Notes on a hospitalized pregnant woman Pt. 10

Most of my conversations lately are with nurses and run along the lines of:

“Any bleeding? Contractions?”

“No. But the baby is kicking the shit out of me.”

“That’s good.”

My legs are restless from being in bed all day. It’s a catch-22. Stay in bed and turn into an invalid like Colin in The Secret Garden, or go out and raise my blood pressure and tempt fate and get stink eye from the nurses. So I only go out to the front of the Women’s Pavilion and sit by the bees and flowers and the fountain with little rocks that splash drops of water on swollen pregnant feet if you stand near enough.

I spend most of the day nibbling at food, watching movies and coloring my hair with henna that smells like dirt and desert plants.

The nurses are all: “Get some rest,” and “You need to sleep,” and then they wake me at 4 am for more blood pressure medicine. 

Of course it could be worse. Much much much much much worse. At least it’s not 1865, when anyone, including children, would get “soothing syrups” made with 65 mg of pure morphine. Toddlers would end up strung out or dead. 

At least it’s not 1949, when anyone with depression or anxiety could end up with a lobotomy with an ice pick to the eye. 

At least it’s not 1690 or 1850, when patients were bled to death, sometimes with barber scissors or leeches, to make room for phlegm and black bile. 

At least it’s not 1923, when dehydrated tapeworm pills were sold to desperate housewives going on a diet. 

At least it’s not 1859, when a doctor could stick his hand down your bloomers to cure “hysteria,” which could also be cured (depending on your husband’s wishes) with a lifetime membership to an insane asylum. 

And at least it’s not 6500 BC, or 1558 AD, or 1664 AD, or even 1962, when doctors would attempt to cure pounding migraines with trepanation- the drilling of holes in your skull.

The baby is kicking the shit out of me.

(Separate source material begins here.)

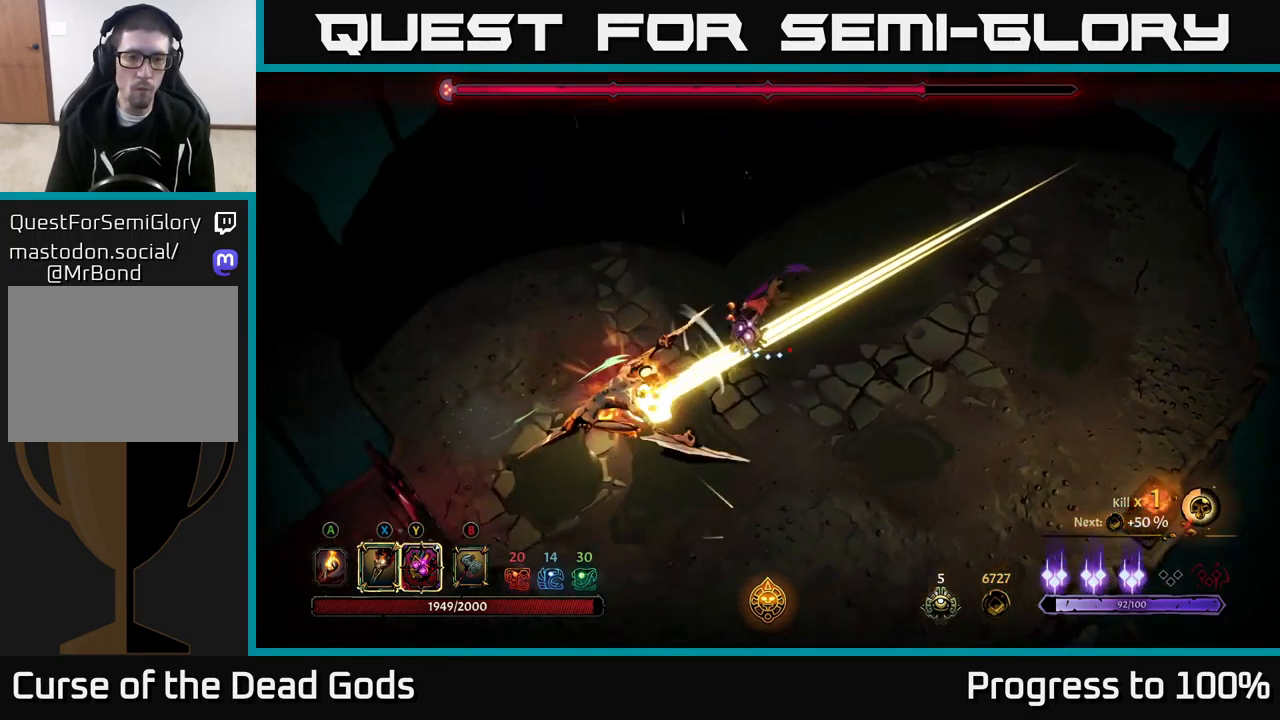
{"buttons": ["Y"], "left_stick": "center", "right_stick": "center", "events": [[117, "R2", "up"], [300, "Y", "down"], [450, "left_stick", "center"]]}
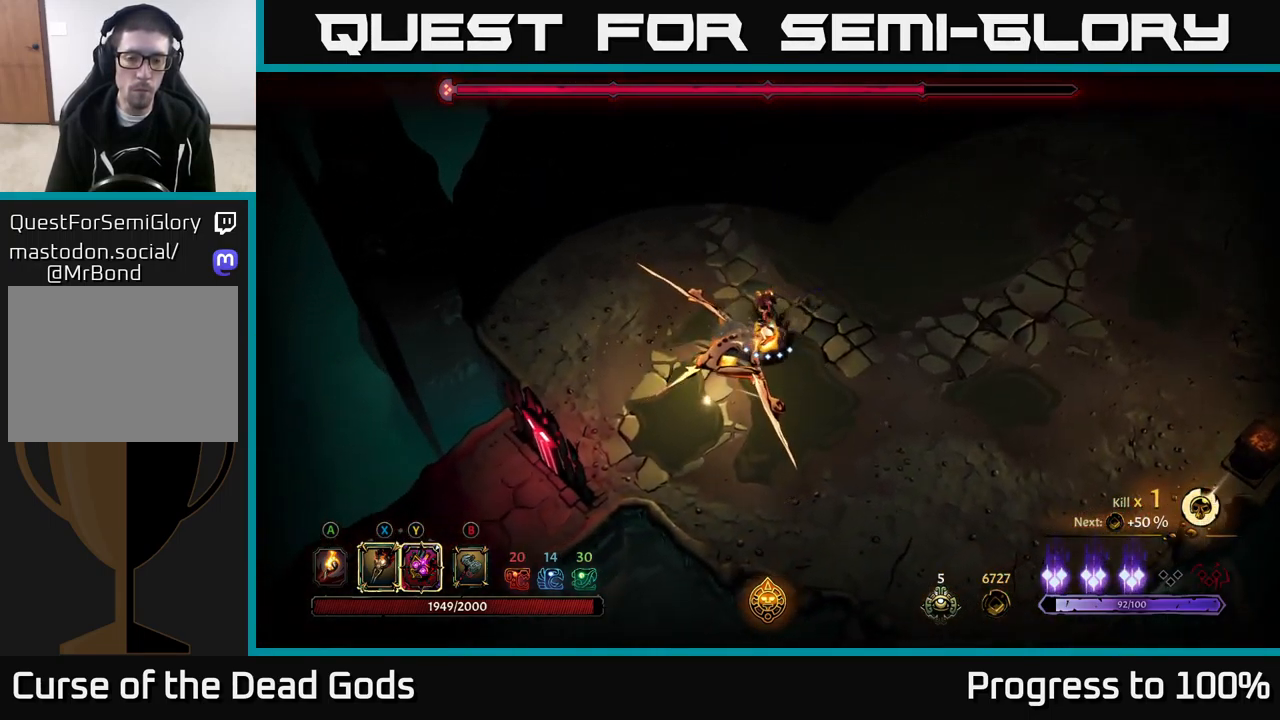
{"buttons": [], "left_stick": "down-left", "right_stick": "center", "events": [[399, "Y", "up"], [433, "left_stick", "down-left"]]}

I quit the baby name polls and started talking to Baby with the name of choice so I might as well start using it: Dakota. Dakota Raine Turner, the next chapter in my life. The biggest chapter.

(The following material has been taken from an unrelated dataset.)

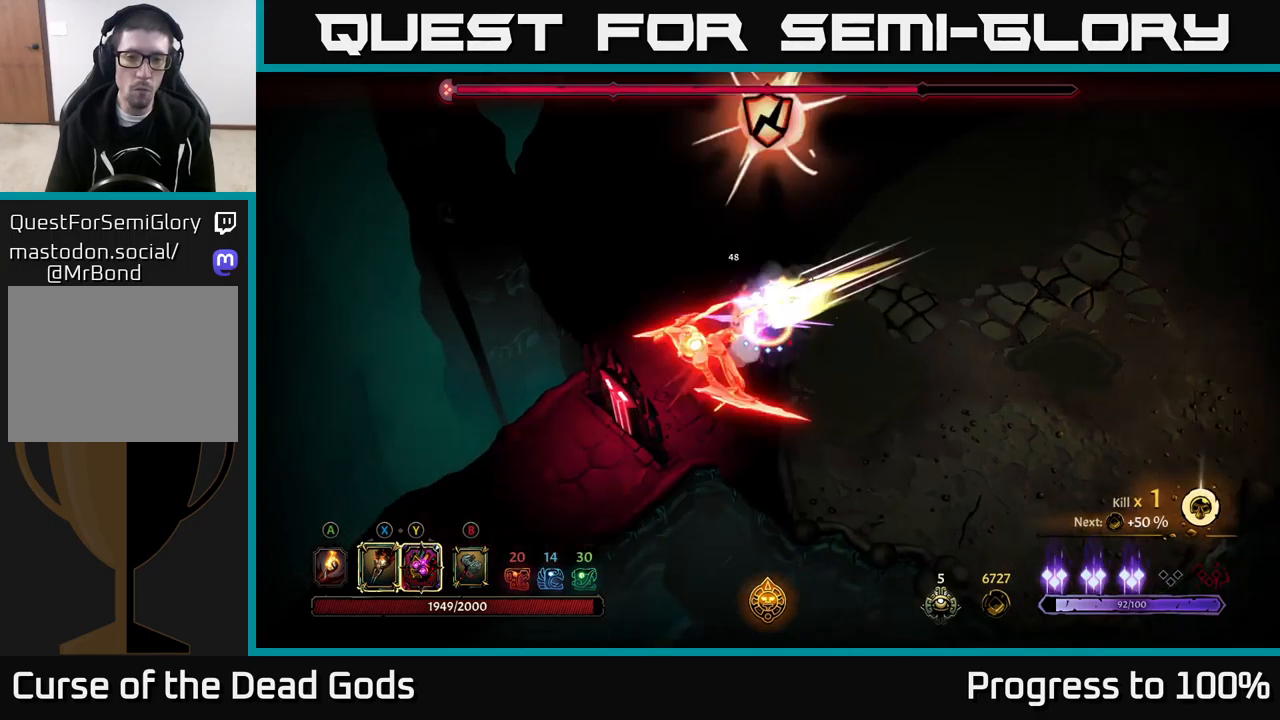
{"buttons": ["X"], "left_stick": "center", "right_stick": "center", "events": [[117, "X", "down"], [117, "left_stick", "center"], [250, "X", "up"], [384, "X", "down"]]}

All of the other chapters are quietly filing behind this most important chapter:

Birth; the very murky toddler chapter; the Air Force Base chapter; the failing to ride a bike or tell time fast enough chapter; Fort Worth and the private creative arts academy chapter; the parents living in separate towns and fighting a lot chapter; the reunion of parents in Huntsville, Texas, and perpetual trips to the principal’s office chapter; the coinciding speech therapy chapter; the middle school in Wyoming and crying in the therapist’s office because everyone was a rich bitch chapter; the high school and weekend sports trips chapter…

A detour where it’s the summer after high school and I’m exploring myself on mountaintops, reading lots of philosophy books and feeling very enlightened…

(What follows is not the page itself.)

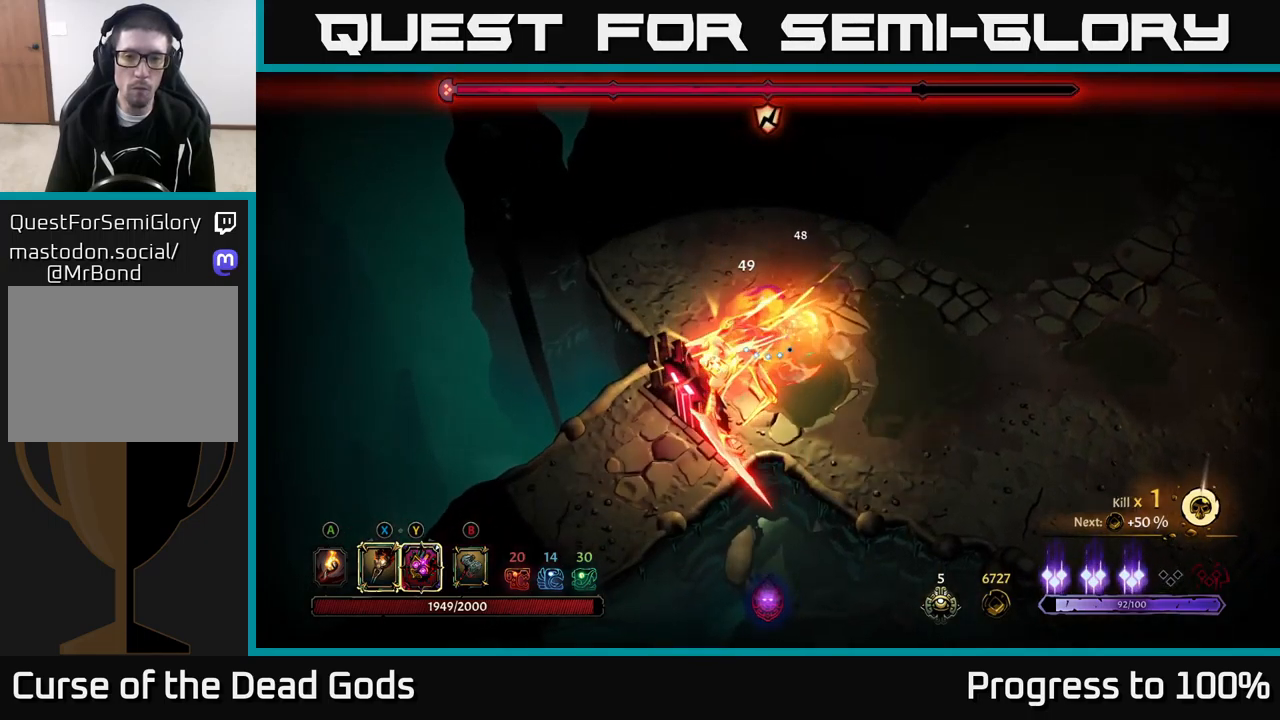
{"buttons": ["X"], "left_stick": "down", "right_stick": "center", "events": [[17, "X", "up"], [117, "X", "down"], [267, "X", "up"], [350, "X", "down"], [500, "left_stick", "down"]]}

 The first year of college in Eugene chapter; the college and boys who didn’t like “labels” chapter; the falling in love with a long-haired new age cashier who needed space chapter; the term in Spain chapter; the teaching in South Korea at a conservative public school for a year chapter; the backpacking Asia solo chapter; the unemployment in Portland chapter; the grad school and DUI crash and simultaneous strain to be a successful artist in the Bay Area chapter.

Detour to the Sierra foothills for a summer, “digging for gold” and hiking the dusty red Rim Trail with a volunteer vest and gold pin. 

Then a return to my hometown and attempt to be a successful journalist chapter; the sleep with various men chapter; the meet the love of my life who happens to also be an alcoholic and fall into a roller coaster of love chapter; and now the Taos with my new family, our six animals and my little baby girl chapter. The BIG chapter. This is it. Dakota Raine Turner’s first chapter. She’s kicking the shit out of me and I love it and I love her. 
4:11 am Hi. I’m a little disoriented. My chin feels oily and my hair smells like plants. Yes, I’m awake. Marusy the RN doesn’t know how to sneak in and out. Marusy is not Susan. Marusy with the dripping lipgloss checks my blood pressure with the light on and I think maybe it’s breakfast time. No it’s 4:11. It’s been 2.5 hours since I was googling “pregnancy” and “boogers.” The computer is glowing and Marusy, with the sporty headband and buck teeth, is running around with the lights on, looking for my labetalol. 

This is a good time to remove the blood clot preventing leg sleeves attached to the foot of the bed, and go to the bathroom. This is a good time to feel grumpy and discouraged. Fuck Marusy.

I take too long between unhooking the leg sleeves from the machine to going to the bathroom and then rehooking the sequential pressure device sleeves to their respective SCD hoses, so the monitor starts beeping at me, first a tenor beep then a contralto and a mezzo-soprano and a Wagnerian soprano robusto and lastly a high and airy coloratura soprano. 

I finally redress my calves in the pump sleeves, and the beeping subsides. I drink at least two cups of water foreshadowing tranquility followed by another urge to pee and repeat the calf sleeve removal and redress ceremony in 15 minutes. I’m going to go ahead and blame Marusy for this.